(Parts of the exercise):
1 – In the text on healthcare signage projects below, which groups does the text list as the hands a signage project crosses?
2 – Using the text on healthcare signage projects below, explain in one to three sentences why signage now counts as part of healing in modern healthcare design.

(Document segment):
▬▬▬▬▬▬▬▬▬▬
A smoother journey
Simplify complex healthcare projects to yield clear, confident patient spaces
Hospitals never stand still. Renovations unfold beside active care, and progress must happen without pause. Sigange implementation is no exception, from specs to installation, every signage project crosses a dozen hands – designers, fabricators, contractors, administrators – all working toward clarity in a complex place. If that coordination stumbles, confusion follows. But with the planning and the right tools, it doesn’t have to. When procurement, fabrication, and installation align, the result is care you can see and feel in every corridor.
KEY CONTRIBUTOR:
Keri Fate
Director of Healthcare
Seeing the full picture
In modern healthcare design, the expectations have changed. Facilities no longer aim merely for function – they aim for comfort. The industry’s shift toward hospitality-inspired environments has redefined what “good design” means. From flooring and furniture to artwork and signage, every touchpoint now plays a role in healing. Research shows that calm, intentional spaces can reduce stress for patients and families – and that includes how people find their way.
▬▬▬▬▬▬▬▬▬▬
(Recorded information):
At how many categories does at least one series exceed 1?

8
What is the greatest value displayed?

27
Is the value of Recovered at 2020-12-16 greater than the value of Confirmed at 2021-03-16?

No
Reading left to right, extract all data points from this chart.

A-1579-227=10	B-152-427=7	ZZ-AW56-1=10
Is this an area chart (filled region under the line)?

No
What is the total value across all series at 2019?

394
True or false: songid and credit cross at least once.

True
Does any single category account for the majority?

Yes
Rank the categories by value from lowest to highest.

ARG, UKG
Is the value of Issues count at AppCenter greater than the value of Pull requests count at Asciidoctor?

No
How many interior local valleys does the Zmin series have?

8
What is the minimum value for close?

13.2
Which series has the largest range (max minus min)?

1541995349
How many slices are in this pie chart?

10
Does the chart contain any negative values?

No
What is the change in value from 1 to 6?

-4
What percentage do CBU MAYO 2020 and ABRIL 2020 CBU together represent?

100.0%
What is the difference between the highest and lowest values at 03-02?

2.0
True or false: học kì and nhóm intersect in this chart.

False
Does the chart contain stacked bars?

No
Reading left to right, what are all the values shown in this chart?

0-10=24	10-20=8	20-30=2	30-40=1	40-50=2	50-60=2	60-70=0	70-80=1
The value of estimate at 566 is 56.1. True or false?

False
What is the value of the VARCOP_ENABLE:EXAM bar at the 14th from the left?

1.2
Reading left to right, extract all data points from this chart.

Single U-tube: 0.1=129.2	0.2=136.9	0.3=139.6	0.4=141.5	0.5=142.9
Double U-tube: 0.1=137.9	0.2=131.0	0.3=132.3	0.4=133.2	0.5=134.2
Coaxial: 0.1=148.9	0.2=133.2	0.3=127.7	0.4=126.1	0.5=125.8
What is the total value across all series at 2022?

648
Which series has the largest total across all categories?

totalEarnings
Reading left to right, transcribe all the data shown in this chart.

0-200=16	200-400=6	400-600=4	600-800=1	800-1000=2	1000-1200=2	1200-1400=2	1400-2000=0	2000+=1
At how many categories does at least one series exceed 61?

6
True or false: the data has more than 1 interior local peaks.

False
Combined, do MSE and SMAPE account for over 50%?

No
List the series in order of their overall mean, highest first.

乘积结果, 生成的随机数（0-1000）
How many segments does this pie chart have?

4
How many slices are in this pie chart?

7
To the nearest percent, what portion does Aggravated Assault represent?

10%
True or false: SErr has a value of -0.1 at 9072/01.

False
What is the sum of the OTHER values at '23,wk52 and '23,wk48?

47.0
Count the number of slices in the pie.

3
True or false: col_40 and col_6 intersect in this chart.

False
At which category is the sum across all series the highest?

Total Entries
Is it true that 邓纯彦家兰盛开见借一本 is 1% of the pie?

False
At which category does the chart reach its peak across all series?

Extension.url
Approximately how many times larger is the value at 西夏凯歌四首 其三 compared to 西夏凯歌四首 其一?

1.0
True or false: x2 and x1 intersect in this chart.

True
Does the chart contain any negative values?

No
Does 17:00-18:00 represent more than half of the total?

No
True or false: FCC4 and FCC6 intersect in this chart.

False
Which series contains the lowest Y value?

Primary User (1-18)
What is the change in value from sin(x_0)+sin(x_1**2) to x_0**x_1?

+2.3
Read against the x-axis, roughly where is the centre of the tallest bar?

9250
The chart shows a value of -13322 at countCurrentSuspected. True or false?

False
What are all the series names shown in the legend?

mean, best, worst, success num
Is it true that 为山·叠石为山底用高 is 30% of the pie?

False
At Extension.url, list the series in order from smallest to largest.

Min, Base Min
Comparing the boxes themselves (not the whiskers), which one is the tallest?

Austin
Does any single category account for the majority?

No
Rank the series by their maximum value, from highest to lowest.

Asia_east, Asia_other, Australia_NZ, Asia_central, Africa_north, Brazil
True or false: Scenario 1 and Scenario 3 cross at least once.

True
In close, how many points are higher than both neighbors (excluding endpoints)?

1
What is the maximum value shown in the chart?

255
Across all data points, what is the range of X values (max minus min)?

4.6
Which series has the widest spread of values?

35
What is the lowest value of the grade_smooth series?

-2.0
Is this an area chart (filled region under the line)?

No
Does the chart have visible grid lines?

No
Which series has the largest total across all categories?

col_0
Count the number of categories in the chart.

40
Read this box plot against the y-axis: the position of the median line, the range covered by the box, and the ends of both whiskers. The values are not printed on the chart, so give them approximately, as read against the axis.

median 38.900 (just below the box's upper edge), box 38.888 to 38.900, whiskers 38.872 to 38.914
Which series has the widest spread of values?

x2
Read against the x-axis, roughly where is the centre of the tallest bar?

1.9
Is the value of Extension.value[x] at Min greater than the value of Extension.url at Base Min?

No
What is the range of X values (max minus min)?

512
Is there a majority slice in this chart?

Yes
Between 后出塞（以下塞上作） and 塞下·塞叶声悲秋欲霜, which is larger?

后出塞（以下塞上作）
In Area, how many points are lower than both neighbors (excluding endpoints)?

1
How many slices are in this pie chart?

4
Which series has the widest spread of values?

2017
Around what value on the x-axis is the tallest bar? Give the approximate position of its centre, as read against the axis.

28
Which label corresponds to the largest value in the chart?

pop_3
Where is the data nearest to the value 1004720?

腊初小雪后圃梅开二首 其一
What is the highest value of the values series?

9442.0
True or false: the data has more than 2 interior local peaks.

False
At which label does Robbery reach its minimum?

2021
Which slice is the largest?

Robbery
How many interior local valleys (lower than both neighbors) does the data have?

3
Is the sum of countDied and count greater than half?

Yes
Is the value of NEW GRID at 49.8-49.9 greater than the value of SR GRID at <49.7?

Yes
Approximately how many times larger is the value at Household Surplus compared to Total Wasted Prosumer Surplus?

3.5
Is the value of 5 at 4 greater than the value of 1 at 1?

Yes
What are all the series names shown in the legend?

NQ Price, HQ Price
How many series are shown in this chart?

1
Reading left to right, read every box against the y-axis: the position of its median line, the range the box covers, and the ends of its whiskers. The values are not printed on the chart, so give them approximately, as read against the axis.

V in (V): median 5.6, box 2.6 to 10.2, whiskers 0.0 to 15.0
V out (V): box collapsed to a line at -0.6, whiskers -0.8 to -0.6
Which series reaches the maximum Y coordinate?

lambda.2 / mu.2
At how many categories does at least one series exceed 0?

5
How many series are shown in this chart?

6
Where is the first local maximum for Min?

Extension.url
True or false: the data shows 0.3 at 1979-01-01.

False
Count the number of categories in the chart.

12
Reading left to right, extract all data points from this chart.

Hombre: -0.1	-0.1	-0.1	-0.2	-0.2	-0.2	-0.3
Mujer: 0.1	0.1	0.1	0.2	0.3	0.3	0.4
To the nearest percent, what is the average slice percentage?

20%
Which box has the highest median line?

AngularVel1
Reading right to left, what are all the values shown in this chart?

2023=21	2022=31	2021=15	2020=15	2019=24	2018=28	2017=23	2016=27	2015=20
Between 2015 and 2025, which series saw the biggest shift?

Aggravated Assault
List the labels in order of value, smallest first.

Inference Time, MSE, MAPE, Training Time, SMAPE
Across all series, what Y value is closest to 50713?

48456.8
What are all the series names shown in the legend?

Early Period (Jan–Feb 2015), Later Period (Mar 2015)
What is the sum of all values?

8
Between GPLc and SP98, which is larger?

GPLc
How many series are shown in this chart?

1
▬▬▬▬▬▬▬▬▬▬
(Answers):
1 – Designers, fabricators, contractors, and administrators.

2 – Healthcare facilities now aim for comfort rather than mere function, following the industry's shift toward hospitality-inspired environments, so every touchpoint, including signage, plays a role in healing. Research shows that calm, intentional spaces can reduce stress for patients and families, and that includes how people find their way.